Investigating Man-in-the-Middle-based False Data Injection in a Smart Grid Laboratory Environment

TL;DR

This paper explores a man-in-the-middle attack in a smart grid lab, demonstrating how false data injection can disrupt control systems and providing insights for developing detection methods.

Contribution

It presents a realistic attack scenario in a smart grid environment and analyzes attack data to aid in designing effective detection mechanisms.

Findings

Attack successfully intercepts and corrupts data in the smart grid environment.

Analysis reveals patterns useful for detection of such attacks.

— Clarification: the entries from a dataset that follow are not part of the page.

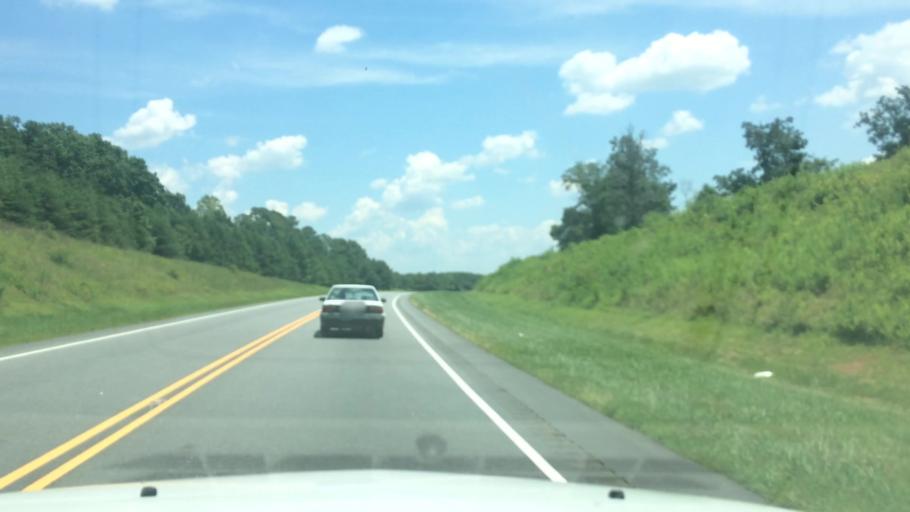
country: US
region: North Carolina
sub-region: Alexander County
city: Taylorsville
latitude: 35.9126
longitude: -81.1486
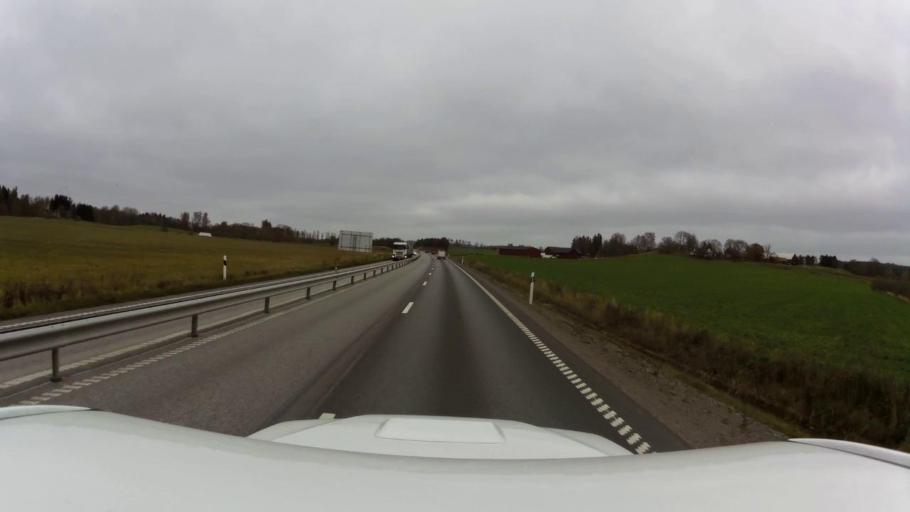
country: SE
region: OEstergoetland
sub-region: Kinda Kommun
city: Rimforsa
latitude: 58.1418
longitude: 15.6811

Demonstrates practical applicability of the attack in a physical lab setting.

Abstract

With the increasing use of information and communication technology in electrical power grids, the security of energy supply is increasingly threatened by cyber-attacks. Traditional cyber-security measures, such as firewalls or intrusion detection/prevention systems, can be used as mitigation and prevention measures, but their effective use requires a deep understanding of the potential threat landscape and complex attack processes in energy information systems. Given the complexity and lack of detailed knowledge of coordinated, timed attacks in smart grid applications, we need information and insight into realistic attack scenarios in an appropriate and practical setting. In this paper, we present a man-in-the-middle-based attack scenario that intercepts process communication between control systems and field devices, employs false data injection techniques, and performs data corruption such as sending false commands to field devices. We demonstrate the applicability of the presented attack scenario in a physical smart grid laboratory environment and analyze the generated data under normal and attack conditions to extract domain-specific knowledge for detection mechanisms.